Royal Ambulance reported full staffing and a revised ambulance soon to be based in Gerlach; local volunteers said they are "signed off by Truckee Meadows" and described capabilities and limitations. Fire Adapted Nevada and Truckee Meadows Fire discussed community wildfire protection planning, defensible-space guidance and grant opportunities for fuel mitigation.

Public-safety presenters at the Gerlach CAB meeting described recent emergency response activity, volunteer fire capacity and county-level wildfire planning.

John Ray of Royal Ambulance said Royal has handled 10 incidents in the Gerlach area this year, with five releases and five ground transports, and that a revised, county-dedicated ambulance will be stationed in Gerlach once it clears state inspection. He scheduled an all‑day EMS training for March 25. "We're doing a training day for all of our EMS staff... that'll be on Wednesday, March 25," he said.

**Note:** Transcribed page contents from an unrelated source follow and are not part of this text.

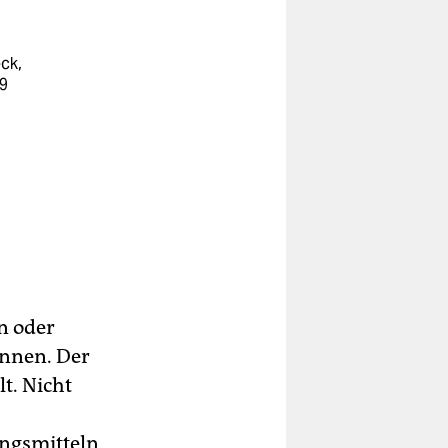
ck,
9
n oder
önnen. Der
t. Nicht
ungsmitteln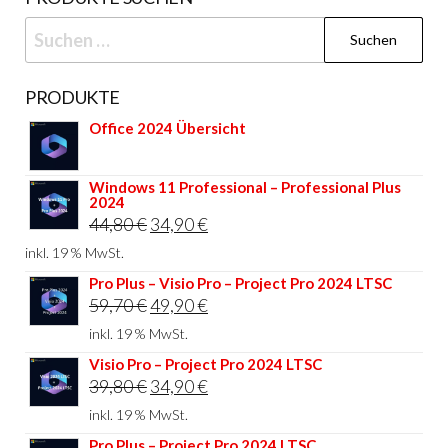
Suchen
nach:
PRODUKTE
Office 2024 Übersicht
Windows 11 Professional – Professional Plus
2024
Ursprünglicher
Aktueller
44,80
€
34,90
€
Preis
Preis
inkl. 19 % MwSt.
war:
ist:
Pro Plus – Visio Pro – Project Pro 2024 LTSC
Ursprünglicher
Aktueller
59,70
€
49,90
€
44,80 €
34,90 €.
Preis
Preis
inkl. 19 % MwSt.
war:
ist:
Visio Pro – Project Pro 2024 LTSC
Ursprünglicher
Aktueller
39,80
€
34,90
€
59,70 €
49,90 €.
Preis
Preis
inkl. 19 % MwSt.
war:
ist:
Pro Plus – Project Pro 2024 LTSC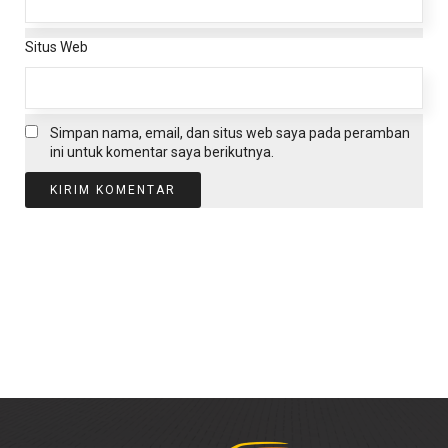
Situs Web
Simpan nama, email, dan situs web saya pada peramban
ini untuk komentar saya berikutnya.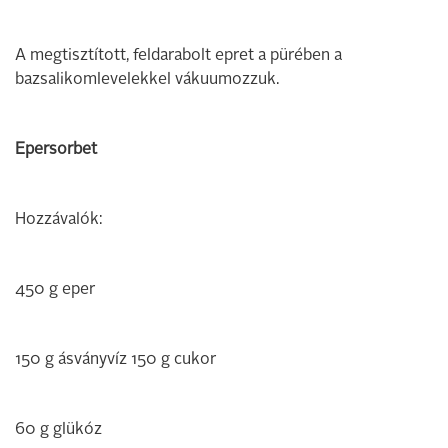
A megtisztított, feldarabolt epret a pürében a
bazsalikomlevelekkel vákuumozzuk.
Epersorbet
Hozzávalók:
450 g eper
150 g ásványvíz 150 g cukor
60 g glükóz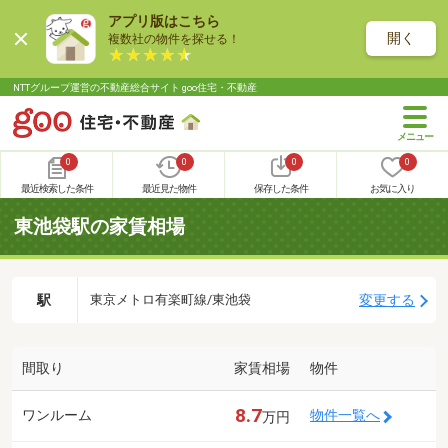
アプリ版はこちら
開く
複数社の物件を探せる！
NTTグループ運営の不動産総合サイト goo住宅・不動産
0
0
0
0
最近検索した条件
最近見た物件
保存した条件
お気に入り
東池袋駅の家賃相場
駅
変更する
東京メトロ有楽町線/東池袋
間取り
家賃相場
物件
8.7
ワンルーム
物件一覧へ
万円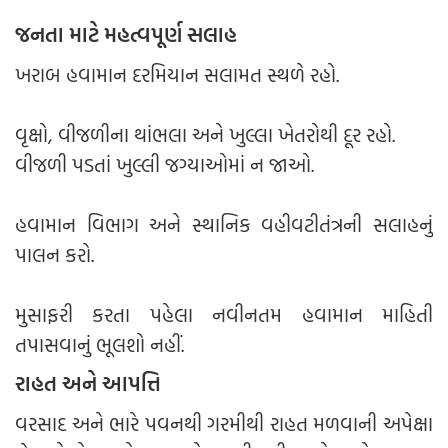
જનતા માટે મહત્વપૂર્ણ સલાહ
ખરાબ હવામાન દરમિયાન સલામત સ્થળે રહો.
વૃક્ષો, વીજળીના થાંભલા અને ખુલ્લા ખેતરોથી દૂર રહો.
વીજળી પડતાં ખુલ્લી જગ્યાઓમાં ન જાઓ.
હવામાન વિભાગ અને સ્થાનિક વહીવટીતંત્રની સલાહનું
પાલન કરો.
મુસાફરી કરતા પહેલા નવીનતમ હવામાન માહિતી
તપાસવાનું ભૂલશો નહીં.
રાહત અને આપત્તિ
વરસાદ અને ભારે પવનથી ગરમીથી રાહત મળવાની અપેક્ષા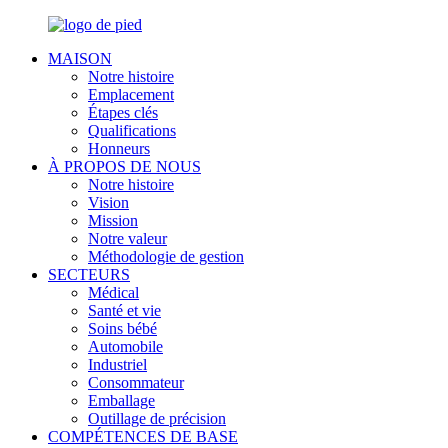
MAISON
Notre histoire
Emplacement
Étapes clés
Qualifications
Honneurs
À PROPOS DE NOUS
Notre histoire
Vision
Mission
Notre valeur
Méthodologie de gestion
SECTEURS
Médical
Santé et vie
Soins bébé
Automobile
Industriel
Consommateur
Emballage
Outillage de précision
COMPÉTENCES DE BASE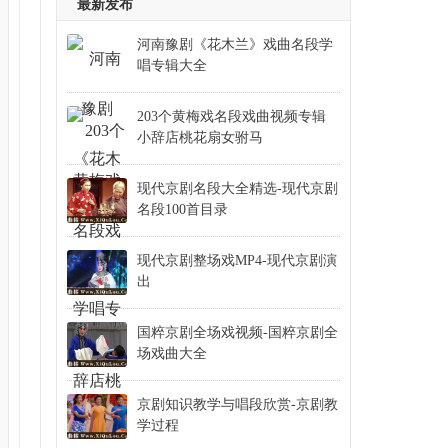
京剧杨家将于魁智杨燕毅邓沐玮
最新发布
京剧玉堂春沈福存王筠衡纽承华
河南豫剧《花木兰》戏曲名段学
京剧响马传李少春袁世海
唱专辑大全
京剧一捧雪安云武李胜素赵葆秀
203个黄梅戏名段戏曲视频专辑
京剧大探二张慧芳杜镇杰安平
小辞店桃花扇女驸马
京剧长坂坡李少春袁世海刘元汉
京剧珠帘寨凌珂施昊闫虹羽
现代京剧名段大全精选-现代京剧
名段100首目录
京剧十五贯李盛藻王泉奎
现代京剧海港完整版
现代京剧整场戏MP4-现代京剧演
京剧三看御妹张秀云下
出
京剧打渔杀家李军史依弘
国粹京剧全场戏视频-国粹京剧全
京剧将相和完璧归赵渑池会李少春袁世海
场戏曲大全
京剧朱砂痣行善得子或天降麒麟王佩瑜蔡筱滢
京剧知识教学与唱段欣赏-京剧教
京剧问樵闹府打棍出箱凌珂
学过程
京剧捉放曹凌珂王昊李未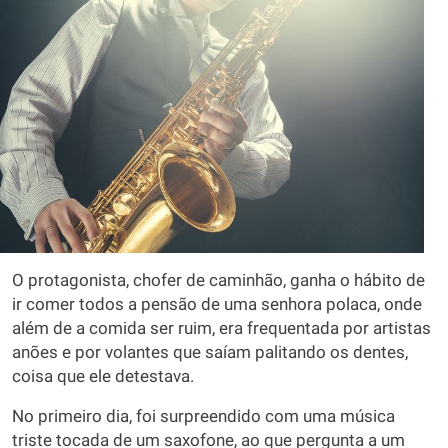
O protagonista, chofer de caminhão, ganha o hábito de
ir comer todos a pensão de uma senhora polaca, onde
além de a comida ser ruim, era frequentada por artistas
anões e por volantes que saíam palitando os dentes,
coisa que ele detestava.
No primeiro dia, foi surpreendido com uma música
triste tocada de um saxofone, ao que pergunta a um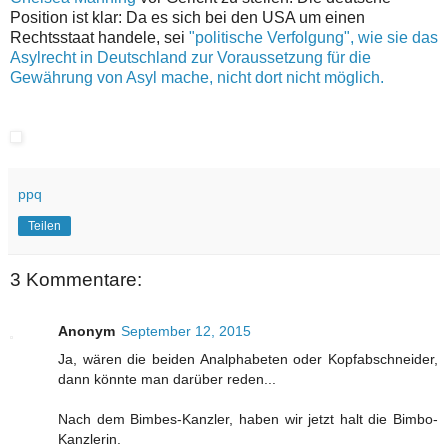
Position ist klar: Da es sich bei den USA um einen
Rechtsstaat handele, sei
"politische Verfolgung", wie sie das
Asylrecht in Deutschland zur Voraussetzung für die
Gewährung von Asyl mache, nicht dort nicht möglich.
ppq
Teilen
3 Kommentare:
Anonym
September 12, 2015
Ja, wären die beiden Analphabeten oder Kopfabschneider,
dann könnte man darüber reden...
Nach dem Bimbes-Kanzler, haben wir jetzt halt die Bimbo-
Kanzlerin.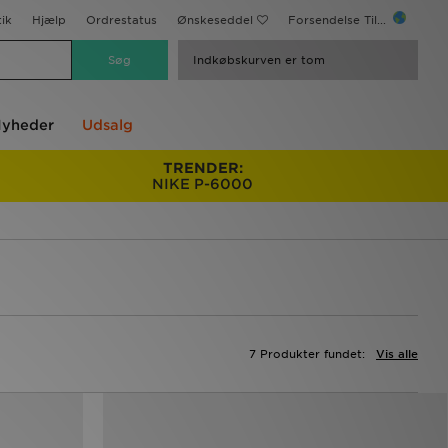
ik
Hjælp
Ordrestatus
Ønskeseddel
Forsendelse Til...
Indkøbskurven er tom
yheder
Udsalg
TRENDER:
NIKE P-6000
7 Produkter fundet:
Vis alle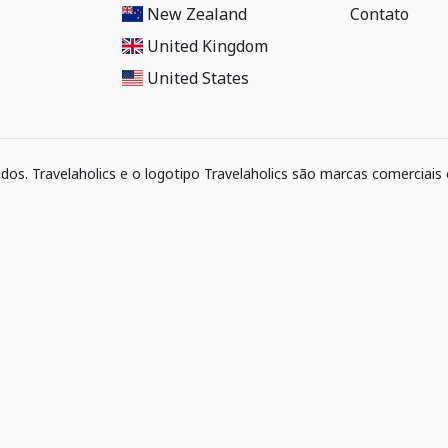
New Zealand
Contato
United Kingdom
United States
ados. Travelaholics e o logotipo Travelaholics são marcas comerciais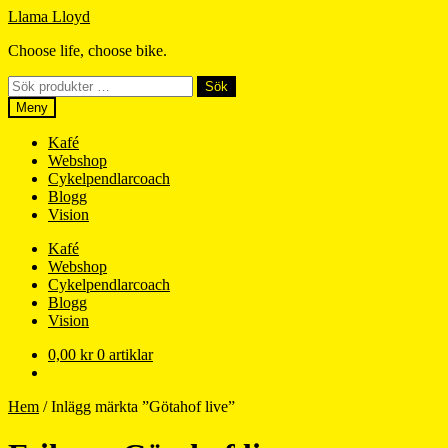
Hoppa
Hoppa
Llama Lloyd
till
till
Choose life, choose bike.
navigering
innehåll
Sök
Sök
efter:
Meny
Kafé
Webshop
Cykelpendlarcoach
Blogg
Vision
Kafé
Webshop
Cykelpendlarcoach
Blogg
Vision
0,00
kr
0 artiklar
Hem
/
Inlägg märkta ”Götahof live”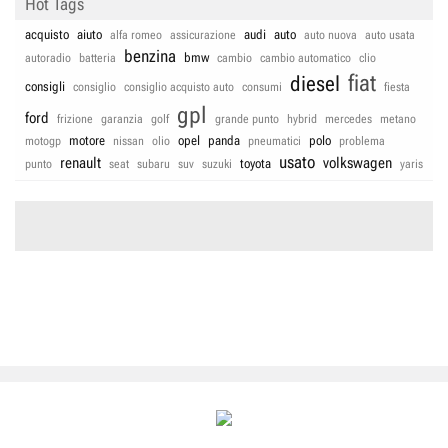
Hot Tags
acquisto
aiuto
audi
auto
alfa romeo
assicurazione
auto nuova
auto usata
benzina
bmw
autoradio
batteria
cambio
cambio automatico
clio
fiat
diesel
consigli
consiglio
consiglio acquisto auto
consumi
fiesta
gpl
ford
frizione
garanzia
golf
grande punto
hybrid
mercedes
metano
motore
opel
panda
polo
motogp
nissan
olio
pneumatici
problema
usato
renault
volkswagen
toyota
punto
seat
subaru
suv
suzuki
yaris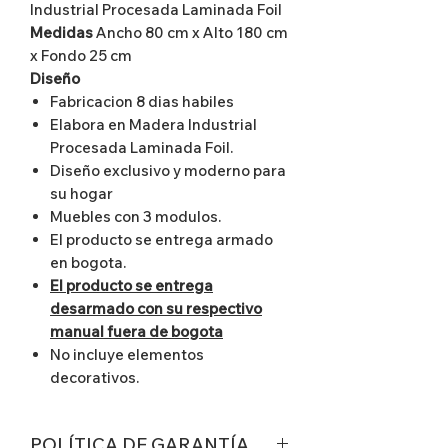
Industrial Procesada Laminada Foil
Medidas
Ancho 80 cm x Alto 180 cm
x Fondo 25 cm
Diseño
Fabricacion 8 dias habiles
Elabora en Madera Industrial
Procesada Laminada Foil.
Diseño exclusivo y moderno para
su hogar
Muebles con 3 modulos.
El producto se entrega armado
en bogota.
El producto se entrega
desarmado con su respectivo
manual fuera de bogota
No incluye elementos
decorativos.
POLÍTICA DE GARANTÍA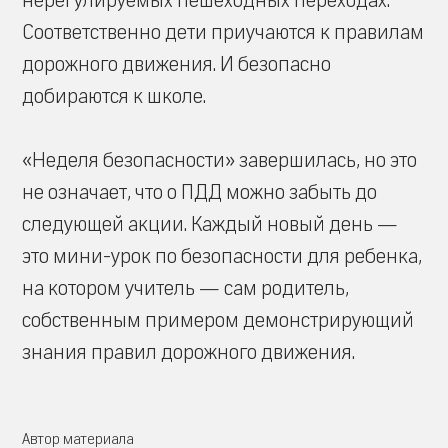
нерегулируемых пешеходных переходах.
Соответственно дети приучаются к правилам
дорожного движения. И безопасно
добираются к школе.
«Неделя безопасности» завершилась, но это
не означает, что о ПДД можно забыть до
следующей акции. Каждый новый день —
это мини-урок по безопасности для ребенка,
на котором учитель — сам родитель,
собственным примером демонстрирующий
знания правил дорожного движения.
Автор материала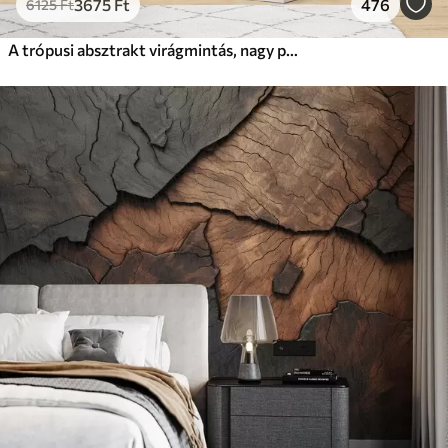
3675
Ft
476
6125
Ft
A trópusi absztrakt virágmintás, nagy pálmalevelekkel, kék és bézs árnyalatokkal buja légkört teremt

Volunteer fire representative Greg Nielsen announced that Gerlach volunteers are "officially in business," saying they are "signed off by Truckee Meadows," and explained what volunteers can and cannot do in operations: exterior firefighting, vehicle extrication and limited tasks until Truckee Meadows or additional resources arrive. "So we can respond to stuff... we can cut cars apart... We can spray fire on the outside and protect neighbors' homes," he said, while noting interior structural firefighting and full-house search and rescue are limited.

Fire Adapted Nevada coordinator Kelly Nevills and Brett Taylor of Truckee Meadows Fire outlined wildfire risk and mitigation work. Nevills emphasized home hardening and the "0 to 5 foot" vulnerability zone near structures and used video examples to show how quickly embers and poor defensible space can ignite homes. "That is where your home is most vulnerable, and that's where your defensible space comes in," she said. Taylor described the Community Wildfire Protection Plan (CWPP) update process for Washoe County and said community assessments will inform mitigation priorities and grant applications.

Presenters also discussed funding and implementation: NDF and Truckee Meadows can help prepare grant applications and provide fuels crews to implement projects if grants are awarded; free defensible-space inspections are available. They described coordination needs when work affects federal land (BLM) and encouraged local input to shape grant proposals.

Next steps: Royal Ambulance to place the revised ambulance in Gerlach pending inspection; volunteer recruitment and training to continue; Washoe County/NDF/Truckee Meadows to pursue CWPP updates, community assessments and grant applications to fund mitigation work.